Sobre os plantios, Potje também explica que o georreferenciamento que está sendo feito em Araçatuba será uma ótima oportunidade para acompanhar áreas com mais déficits arbóreos no município e também mostrar áreas que estão propícias ao plantio.
A ONG também trabalha com educação ambiental. Um dos exemplos é o programa Sala Verde, vinculado ao Ministério do Meio Ambiente. O espaço foi inaugurado na sede este ano e a organização já conseguiu atender um público de cerca de 500 pessoas. O projeto, que é itinerante e pode percorrer escolas, tem como objetivo disponibilizar e democratizar o acesso às informações socioambientais e desenvolver atividades de educação ambiental. Além do programa, a organização também atua em iniciativas, como o Bombeiro Mirim.
Verdes ruas
O fotojornalista Angelo Cardoso, de Araçatuba, planta solidariamente árvores em calçadas. Para chamar a atenção, principalmente de comerciantes, criou há dois anos e meio a página Verdes Ruas (ou “ver o verde nas ruas”, como ele gosta de destacar), no Facebook, com o objetivo de compartilhar notícias sobre meio ambiente e incentivar o plantio, principalmente nas áreas comerciais, onde a arborização é mais precária.
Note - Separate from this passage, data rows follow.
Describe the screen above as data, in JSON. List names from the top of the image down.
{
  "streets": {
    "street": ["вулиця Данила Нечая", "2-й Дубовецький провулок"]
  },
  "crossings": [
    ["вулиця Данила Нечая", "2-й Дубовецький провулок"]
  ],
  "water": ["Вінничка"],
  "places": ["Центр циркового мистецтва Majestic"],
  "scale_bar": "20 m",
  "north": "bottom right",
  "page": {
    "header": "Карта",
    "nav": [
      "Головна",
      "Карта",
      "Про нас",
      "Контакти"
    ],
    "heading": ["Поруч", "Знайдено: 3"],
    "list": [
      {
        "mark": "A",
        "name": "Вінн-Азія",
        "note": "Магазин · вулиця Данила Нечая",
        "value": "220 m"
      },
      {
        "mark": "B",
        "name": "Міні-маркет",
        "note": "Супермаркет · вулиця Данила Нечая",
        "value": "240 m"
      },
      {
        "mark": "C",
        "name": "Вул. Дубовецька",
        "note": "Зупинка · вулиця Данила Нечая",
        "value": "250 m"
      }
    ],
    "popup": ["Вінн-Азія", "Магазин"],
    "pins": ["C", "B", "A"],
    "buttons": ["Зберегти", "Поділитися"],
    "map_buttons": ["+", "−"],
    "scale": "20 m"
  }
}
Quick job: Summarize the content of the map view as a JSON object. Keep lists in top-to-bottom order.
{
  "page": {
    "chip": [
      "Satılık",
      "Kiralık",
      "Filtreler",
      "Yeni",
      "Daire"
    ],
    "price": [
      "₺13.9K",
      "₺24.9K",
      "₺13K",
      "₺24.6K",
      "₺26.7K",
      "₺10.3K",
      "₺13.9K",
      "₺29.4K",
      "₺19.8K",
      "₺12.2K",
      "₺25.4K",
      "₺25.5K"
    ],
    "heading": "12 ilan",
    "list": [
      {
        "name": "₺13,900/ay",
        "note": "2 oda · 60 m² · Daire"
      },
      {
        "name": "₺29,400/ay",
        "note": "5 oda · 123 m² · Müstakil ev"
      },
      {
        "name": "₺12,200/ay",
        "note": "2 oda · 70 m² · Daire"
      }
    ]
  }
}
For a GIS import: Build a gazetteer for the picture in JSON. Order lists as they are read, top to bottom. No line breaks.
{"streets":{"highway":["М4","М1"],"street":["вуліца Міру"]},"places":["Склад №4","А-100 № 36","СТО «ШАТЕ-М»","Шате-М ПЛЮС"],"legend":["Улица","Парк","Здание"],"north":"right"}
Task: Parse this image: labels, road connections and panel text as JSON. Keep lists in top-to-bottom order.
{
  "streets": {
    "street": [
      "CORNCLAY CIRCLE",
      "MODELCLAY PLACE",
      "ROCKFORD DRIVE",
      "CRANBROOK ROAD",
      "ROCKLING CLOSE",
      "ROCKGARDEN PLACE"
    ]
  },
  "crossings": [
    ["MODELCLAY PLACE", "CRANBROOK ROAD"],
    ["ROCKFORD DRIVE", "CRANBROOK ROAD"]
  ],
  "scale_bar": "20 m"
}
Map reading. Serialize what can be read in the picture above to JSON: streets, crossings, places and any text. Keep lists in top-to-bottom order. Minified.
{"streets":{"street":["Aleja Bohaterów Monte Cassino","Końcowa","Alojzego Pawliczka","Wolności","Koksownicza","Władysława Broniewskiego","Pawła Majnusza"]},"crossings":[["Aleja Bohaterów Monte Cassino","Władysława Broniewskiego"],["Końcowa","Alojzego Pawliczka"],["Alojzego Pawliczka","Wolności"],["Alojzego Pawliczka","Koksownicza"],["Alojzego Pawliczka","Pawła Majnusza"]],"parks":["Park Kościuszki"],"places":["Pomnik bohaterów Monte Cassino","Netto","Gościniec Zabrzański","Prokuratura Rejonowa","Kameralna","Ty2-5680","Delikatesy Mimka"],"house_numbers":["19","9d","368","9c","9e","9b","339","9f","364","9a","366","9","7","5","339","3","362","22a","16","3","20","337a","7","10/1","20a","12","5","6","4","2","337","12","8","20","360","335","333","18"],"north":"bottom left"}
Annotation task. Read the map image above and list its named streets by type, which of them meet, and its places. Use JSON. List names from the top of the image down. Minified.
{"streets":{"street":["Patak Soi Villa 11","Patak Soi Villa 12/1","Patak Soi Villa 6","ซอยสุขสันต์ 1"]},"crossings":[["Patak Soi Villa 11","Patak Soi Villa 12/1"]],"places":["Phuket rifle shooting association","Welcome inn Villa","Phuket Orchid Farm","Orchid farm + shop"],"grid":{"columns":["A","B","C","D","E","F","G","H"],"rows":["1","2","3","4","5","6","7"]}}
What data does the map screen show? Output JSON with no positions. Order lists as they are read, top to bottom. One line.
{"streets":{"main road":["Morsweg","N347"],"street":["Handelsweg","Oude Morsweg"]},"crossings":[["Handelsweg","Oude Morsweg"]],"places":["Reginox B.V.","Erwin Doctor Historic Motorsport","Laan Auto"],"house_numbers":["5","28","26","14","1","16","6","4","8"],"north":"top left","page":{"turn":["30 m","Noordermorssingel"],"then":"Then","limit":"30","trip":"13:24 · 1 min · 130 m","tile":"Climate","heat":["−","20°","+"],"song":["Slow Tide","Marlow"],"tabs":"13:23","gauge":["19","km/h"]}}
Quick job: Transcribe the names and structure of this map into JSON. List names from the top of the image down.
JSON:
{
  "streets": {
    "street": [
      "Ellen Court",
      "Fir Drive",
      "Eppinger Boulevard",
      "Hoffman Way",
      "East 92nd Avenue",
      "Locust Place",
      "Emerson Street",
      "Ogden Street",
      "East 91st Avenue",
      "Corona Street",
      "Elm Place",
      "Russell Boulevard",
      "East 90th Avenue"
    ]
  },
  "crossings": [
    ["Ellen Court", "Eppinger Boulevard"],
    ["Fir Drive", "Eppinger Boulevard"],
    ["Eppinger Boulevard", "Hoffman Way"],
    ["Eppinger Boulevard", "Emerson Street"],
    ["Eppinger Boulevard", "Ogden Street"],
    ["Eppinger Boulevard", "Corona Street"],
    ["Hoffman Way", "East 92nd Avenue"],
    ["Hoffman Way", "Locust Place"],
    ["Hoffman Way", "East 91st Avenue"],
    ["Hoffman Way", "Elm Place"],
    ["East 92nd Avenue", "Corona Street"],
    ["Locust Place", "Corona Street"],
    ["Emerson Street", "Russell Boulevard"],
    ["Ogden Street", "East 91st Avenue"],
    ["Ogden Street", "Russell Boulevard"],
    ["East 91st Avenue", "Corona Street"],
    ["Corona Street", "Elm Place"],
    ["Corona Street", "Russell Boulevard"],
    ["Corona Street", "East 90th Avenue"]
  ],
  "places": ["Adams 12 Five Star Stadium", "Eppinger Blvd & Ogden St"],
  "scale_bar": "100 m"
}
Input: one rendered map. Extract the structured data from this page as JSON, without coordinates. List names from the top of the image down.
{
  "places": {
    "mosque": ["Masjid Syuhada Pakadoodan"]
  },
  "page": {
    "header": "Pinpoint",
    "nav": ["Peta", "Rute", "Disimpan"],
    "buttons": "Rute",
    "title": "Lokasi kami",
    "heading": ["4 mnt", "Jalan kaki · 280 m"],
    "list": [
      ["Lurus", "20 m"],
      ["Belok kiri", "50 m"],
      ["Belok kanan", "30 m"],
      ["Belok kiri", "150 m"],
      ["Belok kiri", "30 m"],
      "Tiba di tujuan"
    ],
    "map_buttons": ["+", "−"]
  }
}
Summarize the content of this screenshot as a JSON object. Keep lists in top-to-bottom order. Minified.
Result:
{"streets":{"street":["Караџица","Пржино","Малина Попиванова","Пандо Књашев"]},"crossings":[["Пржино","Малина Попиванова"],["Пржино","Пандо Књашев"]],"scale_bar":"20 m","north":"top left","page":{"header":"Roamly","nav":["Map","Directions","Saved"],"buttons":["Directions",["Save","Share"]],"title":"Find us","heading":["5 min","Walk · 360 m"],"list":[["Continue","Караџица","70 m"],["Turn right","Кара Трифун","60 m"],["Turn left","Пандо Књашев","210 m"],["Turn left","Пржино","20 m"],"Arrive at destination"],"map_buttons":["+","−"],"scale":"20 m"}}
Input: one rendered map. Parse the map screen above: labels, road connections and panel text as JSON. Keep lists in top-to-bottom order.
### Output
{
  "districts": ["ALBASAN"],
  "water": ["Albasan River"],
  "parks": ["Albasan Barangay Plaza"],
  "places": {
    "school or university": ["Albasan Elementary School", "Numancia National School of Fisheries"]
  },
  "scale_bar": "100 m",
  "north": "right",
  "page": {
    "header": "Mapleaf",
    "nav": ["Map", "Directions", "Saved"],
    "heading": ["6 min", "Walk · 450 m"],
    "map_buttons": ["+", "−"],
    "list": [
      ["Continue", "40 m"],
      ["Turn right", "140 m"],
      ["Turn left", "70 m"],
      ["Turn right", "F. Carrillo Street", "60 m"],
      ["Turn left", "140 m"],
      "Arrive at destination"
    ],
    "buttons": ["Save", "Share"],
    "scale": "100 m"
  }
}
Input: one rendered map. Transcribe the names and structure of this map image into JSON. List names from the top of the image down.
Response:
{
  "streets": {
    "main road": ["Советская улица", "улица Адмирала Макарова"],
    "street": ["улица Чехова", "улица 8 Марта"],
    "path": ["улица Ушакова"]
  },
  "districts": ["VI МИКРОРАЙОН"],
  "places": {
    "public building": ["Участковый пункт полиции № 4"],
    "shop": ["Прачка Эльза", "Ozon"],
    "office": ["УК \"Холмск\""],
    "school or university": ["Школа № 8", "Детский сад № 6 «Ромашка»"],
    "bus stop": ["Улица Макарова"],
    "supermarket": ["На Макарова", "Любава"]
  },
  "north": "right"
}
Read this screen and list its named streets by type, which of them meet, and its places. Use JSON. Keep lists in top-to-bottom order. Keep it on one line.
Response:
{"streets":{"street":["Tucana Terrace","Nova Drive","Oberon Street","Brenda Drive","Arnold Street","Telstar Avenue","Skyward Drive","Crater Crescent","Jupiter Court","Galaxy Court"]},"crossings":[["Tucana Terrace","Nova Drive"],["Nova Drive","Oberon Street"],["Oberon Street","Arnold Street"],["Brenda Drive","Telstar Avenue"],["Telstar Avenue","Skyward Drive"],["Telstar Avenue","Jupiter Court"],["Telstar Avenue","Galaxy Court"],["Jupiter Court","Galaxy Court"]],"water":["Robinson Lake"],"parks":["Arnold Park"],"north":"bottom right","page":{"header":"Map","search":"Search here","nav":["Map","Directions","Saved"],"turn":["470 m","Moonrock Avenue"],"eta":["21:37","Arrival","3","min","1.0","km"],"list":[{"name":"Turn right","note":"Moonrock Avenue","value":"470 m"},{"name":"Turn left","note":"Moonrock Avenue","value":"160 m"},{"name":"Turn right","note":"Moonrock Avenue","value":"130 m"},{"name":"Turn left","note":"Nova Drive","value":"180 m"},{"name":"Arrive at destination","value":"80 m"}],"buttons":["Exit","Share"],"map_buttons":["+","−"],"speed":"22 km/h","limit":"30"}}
No início, Cardoso, que contava com a ajuda de uma pessoa, fez várias ações e plantou em diversos lugares, incluindo em frente a estabelecimentos onde comerciantes não aceitavam árvores, afirma.
Segundo o voluntário, foi possível fazer com que muitos entendessem a situação para ter abertura ao plantio em ruas, como Marechal Deodoro, Chile e Aguapeí, e na avenida Mário Covas. As mudas que ele utiliza são tanto doadas pela Secretaria do Meio Ambiente e Sustentabilidade, quanto por amigos e empresários.